Named joint coordinates

[Start of section]

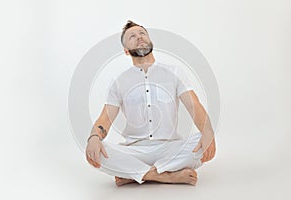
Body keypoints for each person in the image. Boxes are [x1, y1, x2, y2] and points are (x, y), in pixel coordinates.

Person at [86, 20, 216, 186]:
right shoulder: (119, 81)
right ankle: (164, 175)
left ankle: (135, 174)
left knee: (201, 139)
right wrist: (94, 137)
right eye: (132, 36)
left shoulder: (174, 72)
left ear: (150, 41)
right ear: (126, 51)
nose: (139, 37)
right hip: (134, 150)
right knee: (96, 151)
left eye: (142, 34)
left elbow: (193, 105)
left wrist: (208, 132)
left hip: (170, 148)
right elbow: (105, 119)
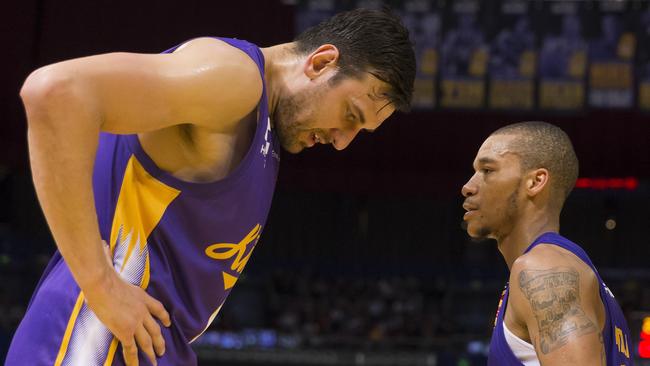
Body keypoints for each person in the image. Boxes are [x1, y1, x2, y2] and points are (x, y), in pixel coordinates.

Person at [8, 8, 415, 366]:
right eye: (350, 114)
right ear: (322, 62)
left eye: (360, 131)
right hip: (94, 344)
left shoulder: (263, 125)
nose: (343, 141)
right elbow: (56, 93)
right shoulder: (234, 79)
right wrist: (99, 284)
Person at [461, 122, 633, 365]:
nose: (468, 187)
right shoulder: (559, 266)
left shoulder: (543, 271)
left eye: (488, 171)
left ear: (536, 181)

[End of section]
[Start of section]

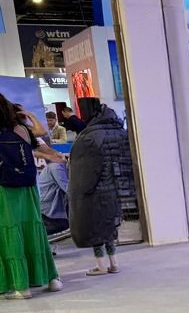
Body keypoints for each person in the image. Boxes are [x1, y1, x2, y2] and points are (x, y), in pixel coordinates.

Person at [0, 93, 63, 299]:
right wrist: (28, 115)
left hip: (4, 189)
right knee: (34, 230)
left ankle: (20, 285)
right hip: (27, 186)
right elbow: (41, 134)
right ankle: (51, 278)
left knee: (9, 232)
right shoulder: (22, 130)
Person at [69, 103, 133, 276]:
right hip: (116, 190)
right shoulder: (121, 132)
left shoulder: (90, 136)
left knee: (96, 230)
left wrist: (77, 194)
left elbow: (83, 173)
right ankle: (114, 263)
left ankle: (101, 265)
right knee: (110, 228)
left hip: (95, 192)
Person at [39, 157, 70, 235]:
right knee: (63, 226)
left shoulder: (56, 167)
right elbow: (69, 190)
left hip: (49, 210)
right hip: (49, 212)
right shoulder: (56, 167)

[End of section]

How to complete this task
Identify the lines of the entries containing the string "shoulder". Copy each such line.

Expected output
right shoulder: (119, 81)
left shoulder: (174, 72)
left shoulder: (263, 125)
right shoulder: (234, 79)
right shoulder: (559, 266)
left shoulder: (543, 271)
right shoulder: (22, 130)
right shoulder: (121, 132)
left shoulder: (90, 136)
left shoulder: (56, 167)
right shoulder: (56, 167)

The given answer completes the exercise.